* **DIRECTIONS**
Copy everything from "Today, ethnographies are" down to "emotions in detail?" in the ethnography passage, changing "focus group" to "panel discussion".

* **READING PASSAGE**
Let’s be honest. A lot of people view ethnography as an expensive, time consuming form of research. Whether its service, product, or experience development — ethnography is rarely ever considered. Much of the time these naysayers are right. After all, you wouldn’t want to engage in a long-term, costly ethnographic study to decide on a name for the new service you’re offering.
But, if you’re wondering why customers that claim to be loyal to your brand but keep switching to other brands, that’s when want the insight of an ethnographic study. And this is just one of the many examples. Though it is clear that ethnography is not the perfect form research method (as with any project, method must be tailored to need), it is still very much a contender for the title of most insightful market research methodology.
Today, ethnographies are becoming more accessible and more appealing to companies due to their mobile counterparts. Why? Because it provides a quicker, cheaper way to get inside the consumer’s mind.
But here’s the catch. Even though mobile methods eliminate a significant number of the issues associated with the original method, it does so at the expense of the richest qualitative insight. So what does this mean for researchers and companies alike? How is this type of research better than a focus group or IDI, especially when you need to examine behaviours and emotions in detail?
1. Digital Engagement
In mobile ethnographic studies, there’s no direct observer, moderator, or interviewer. Yes, this means it is cheaper — but most importantly, the participants don’t feel the pressure that they normally do when taking part in a research study, regardless of its type. If participants do not feel pressured, they are more likely to act naturally.

* **EXTRACTED MATERIAL**
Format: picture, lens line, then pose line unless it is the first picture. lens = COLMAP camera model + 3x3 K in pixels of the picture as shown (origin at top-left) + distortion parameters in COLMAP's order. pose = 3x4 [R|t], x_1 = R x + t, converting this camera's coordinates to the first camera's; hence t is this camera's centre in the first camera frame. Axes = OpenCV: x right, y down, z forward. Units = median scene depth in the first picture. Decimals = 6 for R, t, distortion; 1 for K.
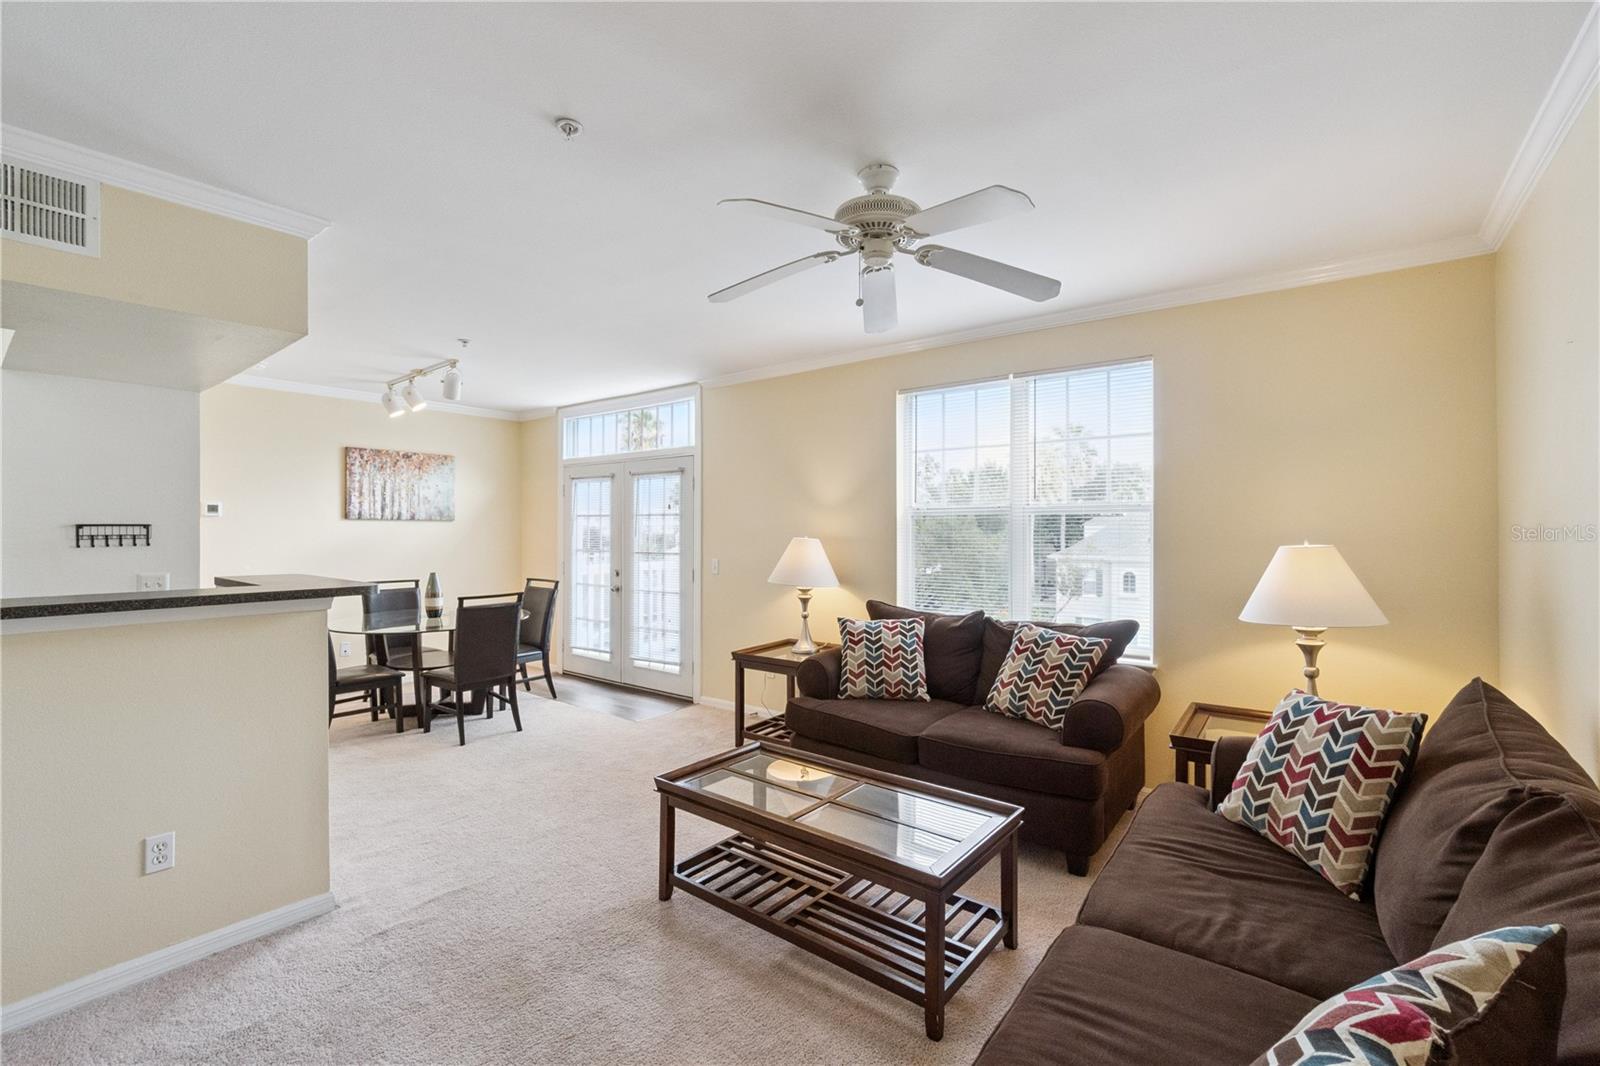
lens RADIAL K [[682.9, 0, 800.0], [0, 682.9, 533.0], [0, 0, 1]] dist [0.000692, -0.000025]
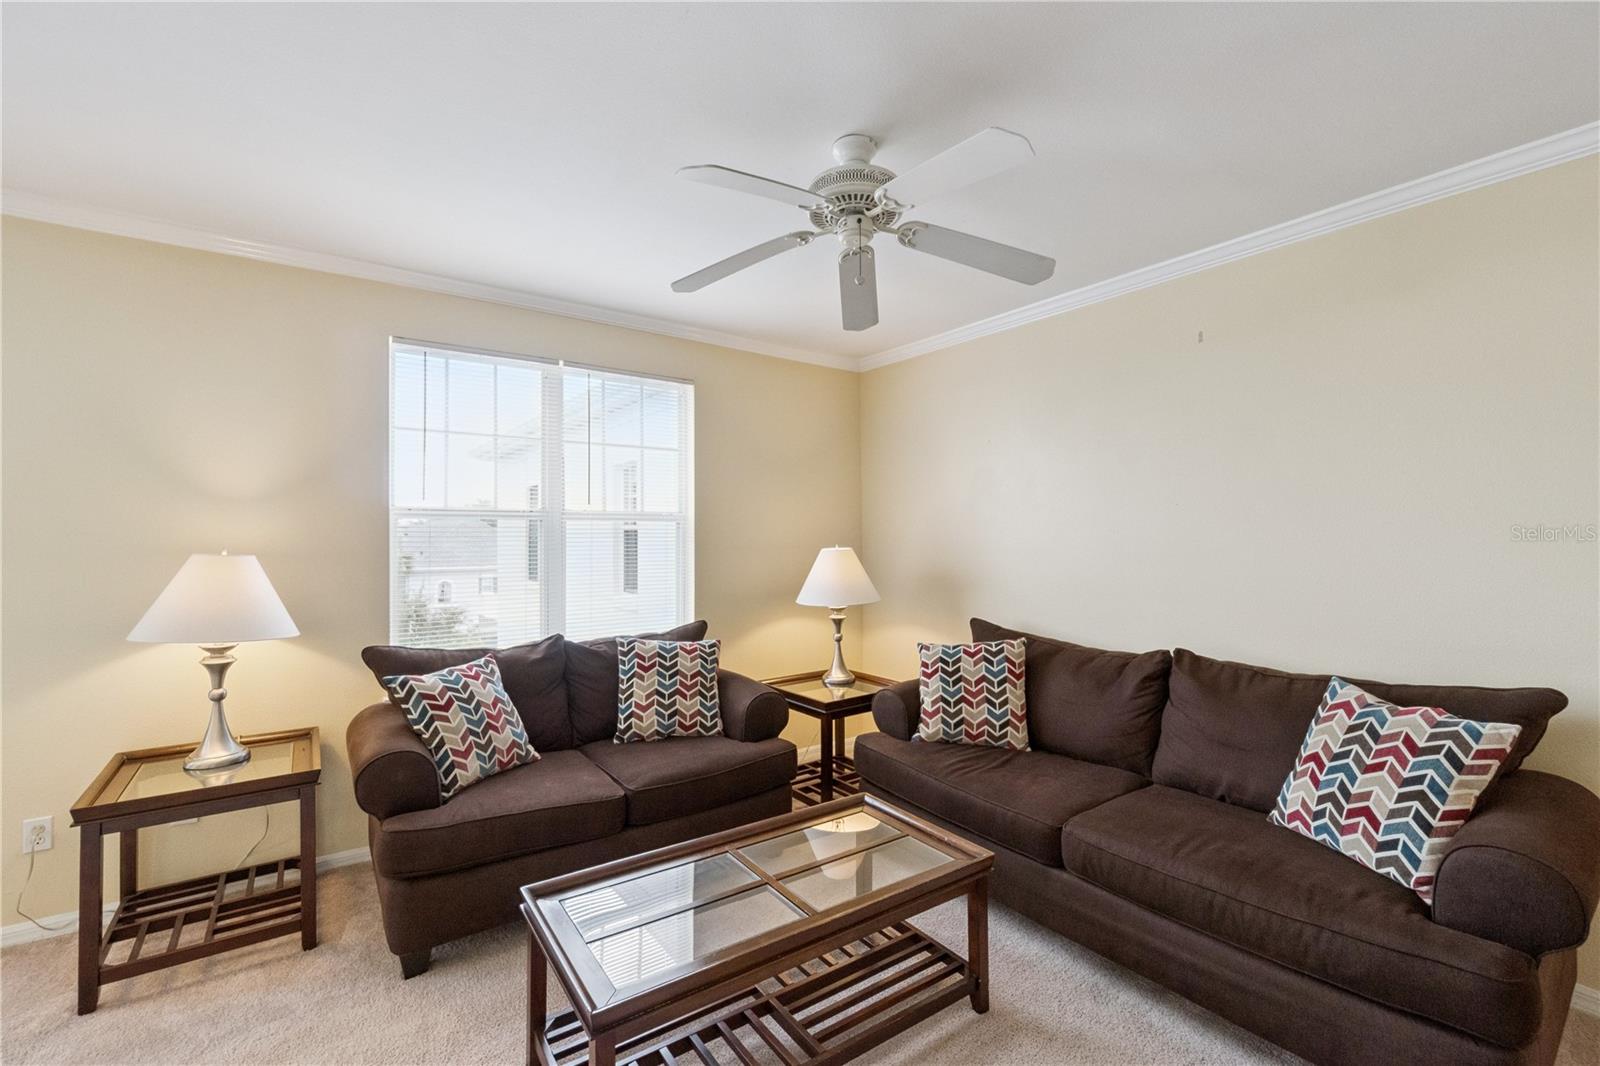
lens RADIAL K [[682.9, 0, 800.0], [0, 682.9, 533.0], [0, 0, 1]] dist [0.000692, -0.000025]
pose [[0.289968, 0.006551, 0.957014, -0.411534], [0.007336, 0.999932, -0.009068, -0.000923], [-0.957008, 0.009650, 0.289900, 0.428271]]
...
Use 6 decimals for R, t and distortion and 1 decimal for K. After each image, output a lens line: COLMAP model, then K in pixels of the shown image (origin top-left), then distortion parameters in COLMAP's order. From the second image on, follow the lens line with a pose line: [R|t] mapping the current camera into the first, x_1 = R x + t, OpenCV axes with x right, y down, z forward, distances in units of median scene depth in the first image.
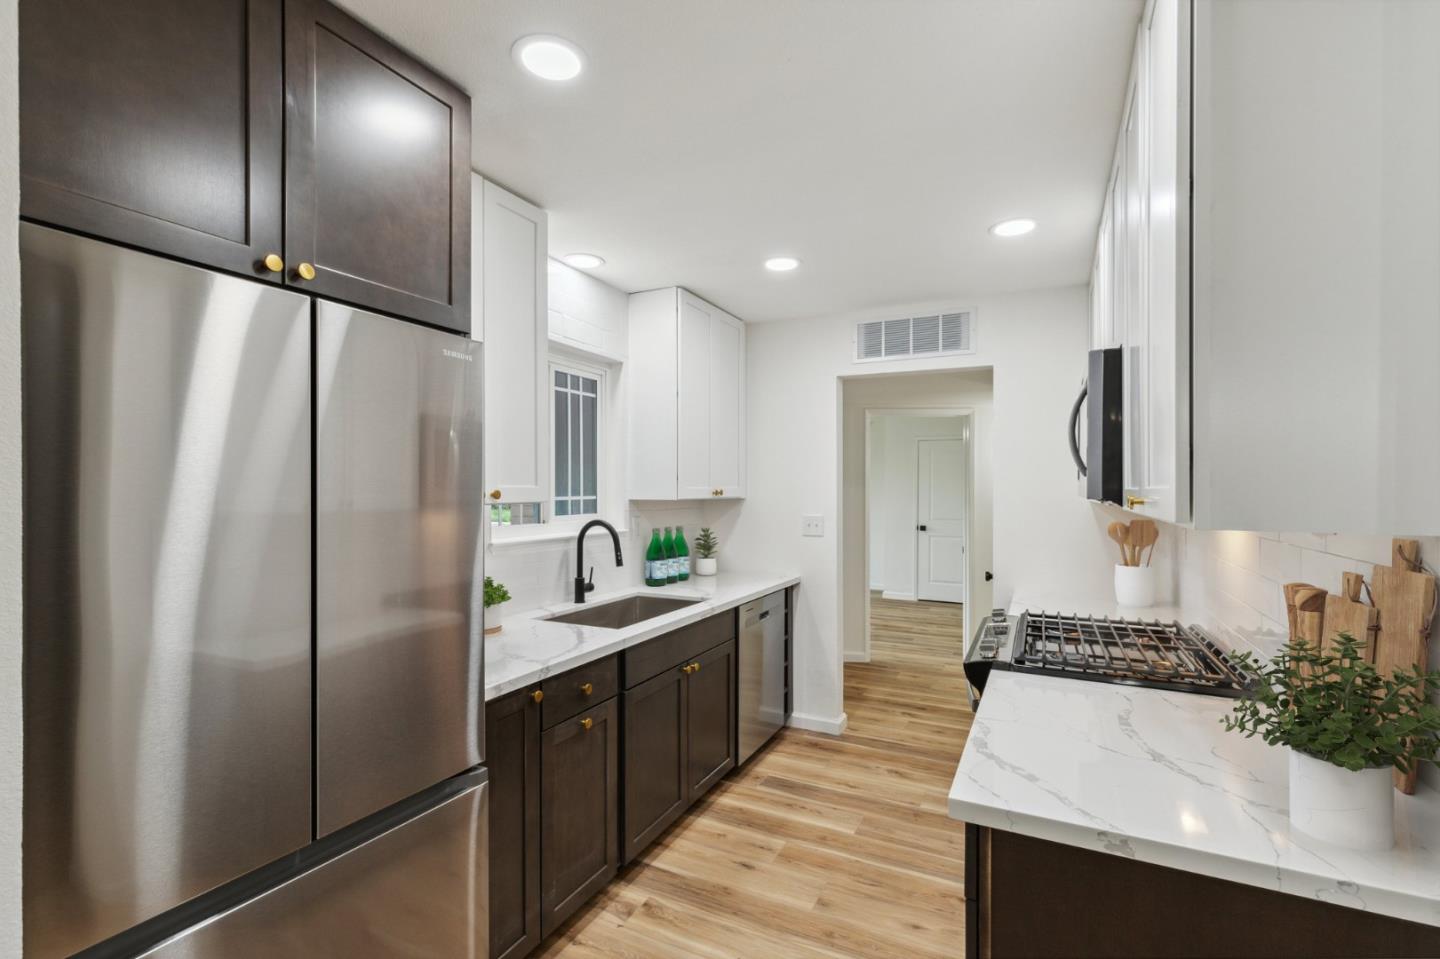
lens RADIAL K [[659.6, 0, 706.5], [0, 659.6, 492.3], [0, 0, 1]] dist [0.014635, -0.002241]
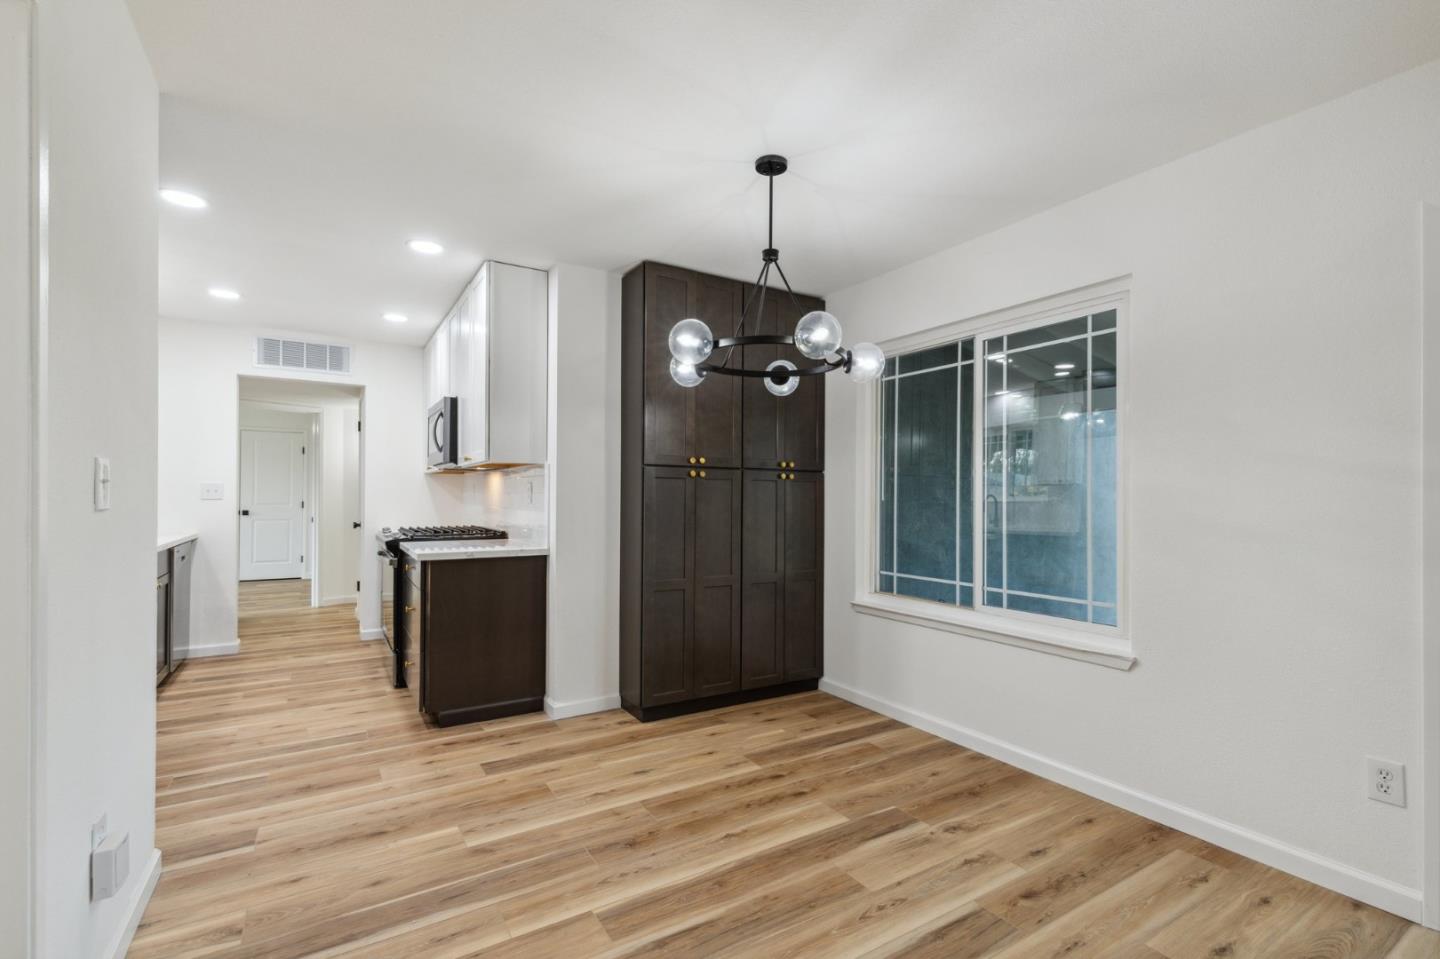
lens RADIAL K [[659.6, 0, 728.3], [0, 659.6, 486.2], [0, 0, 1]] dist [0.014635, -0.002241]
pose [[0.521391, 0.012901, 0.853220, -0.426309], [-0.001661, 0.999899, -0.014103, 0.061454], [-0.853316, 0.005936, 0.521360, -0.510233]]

* **SOLUTION TO THIS PROBLEM**
Today, ethnographies are becoming more accessible and more appealing to companies due to their mobile counterparts. Why? Because it provides a quicker, cheaper way to get inside the consumer’s mind.
But here’s the catch. Even though mobile methods eliminate a significant number of the issues associated with the original method, it does so at the expense of the richest qualitative insight. So what does this mean for researchers and companies alike? How is this type of research better than a panel discussion or IDI, especially when you need to examine behaviours and emotions in detail?